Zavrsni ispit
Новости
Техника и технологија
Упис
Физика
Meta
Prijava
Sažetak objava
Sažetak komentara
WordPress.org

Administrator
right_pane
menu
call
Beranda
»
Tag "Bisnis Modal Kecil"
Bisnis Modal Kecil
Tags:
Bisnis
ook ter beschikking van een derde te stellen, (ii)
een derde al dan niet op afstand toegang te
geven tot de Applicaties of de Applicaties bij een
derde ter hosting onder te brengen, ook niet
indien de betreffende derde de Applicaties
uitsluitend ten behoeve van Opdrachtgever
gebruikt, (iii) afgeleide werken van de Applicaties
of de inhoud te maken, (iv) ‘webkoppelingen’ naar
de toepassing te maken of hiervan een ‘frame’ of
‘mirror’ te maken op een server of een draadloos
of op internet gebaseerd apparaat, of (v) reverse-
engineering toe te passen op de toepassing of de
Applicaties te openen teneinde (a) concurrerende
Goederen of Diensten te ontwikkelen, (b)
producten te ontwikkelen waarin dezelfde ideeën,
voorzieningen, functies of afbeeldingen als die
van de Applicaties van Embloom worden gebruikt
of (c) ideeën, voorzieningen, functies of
...
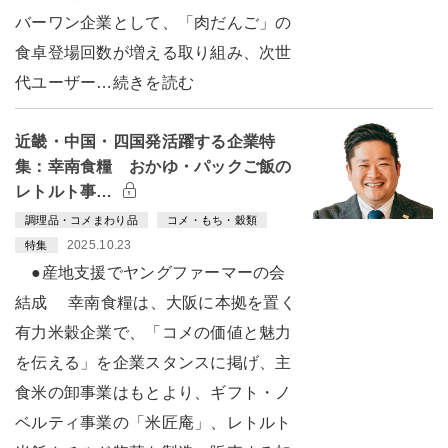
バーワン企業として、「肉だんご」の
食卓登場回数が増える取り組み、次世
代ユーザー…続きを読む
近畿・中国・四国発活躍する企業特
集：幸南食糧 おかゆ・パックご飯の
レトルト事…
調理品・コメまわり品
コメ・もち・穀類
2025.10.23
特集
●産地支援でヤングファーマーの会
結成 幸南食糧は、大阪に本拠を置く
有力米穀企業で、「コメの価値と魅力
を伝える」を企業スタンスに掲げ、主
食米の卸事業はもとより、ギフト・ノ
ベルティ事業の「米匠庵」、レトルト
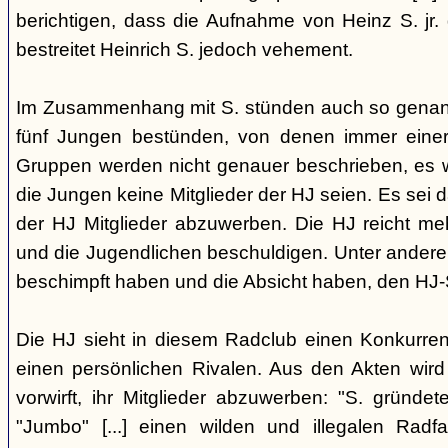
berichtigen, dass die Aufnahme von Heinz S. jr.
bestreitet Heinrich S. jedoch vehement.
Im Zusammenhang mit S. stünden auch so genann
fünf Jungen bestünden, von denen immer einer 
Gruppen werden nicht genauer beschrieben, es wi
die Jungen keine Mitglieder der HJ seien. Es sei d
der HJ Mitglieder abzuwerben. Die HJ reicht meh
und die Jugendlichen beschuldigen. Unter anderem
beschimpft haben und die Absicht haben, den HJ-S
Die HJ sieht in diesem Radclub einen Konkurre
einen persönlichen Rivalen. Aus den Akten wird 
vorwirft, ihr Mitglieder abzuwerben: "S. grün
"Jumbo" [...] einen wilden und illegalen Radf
--
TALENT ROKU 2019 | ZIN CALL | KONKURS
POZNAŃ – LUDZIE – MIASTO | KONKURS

WHAT IS BEING ASKED
In the listing above, find the line containing "有力米穀企業で、「コメの価値と魅力" and the line containing "Gruppen werden nicht". Print those two lines and every line between them exactly, with no pictures.

ANSWER TO THIS EXERCISE
有力米穀企業で、「コメの価値と魅力
を伝える」を企業スタンスに掲げ、主
食米の卸事業はもとより、ギフト・ノ
ベルティ事業の「米匠庵」、レトルト
berichtigen, dass die Aufnahme von Heinz S. jr.
bestreitet Heinrich S. jedoch vehement.
Im Zusammenhang mit S. stünden auch so genann
fünf Jungen bestünden, von denen immer einer 
Gruppen werden nicht genauer beschrieben, es wi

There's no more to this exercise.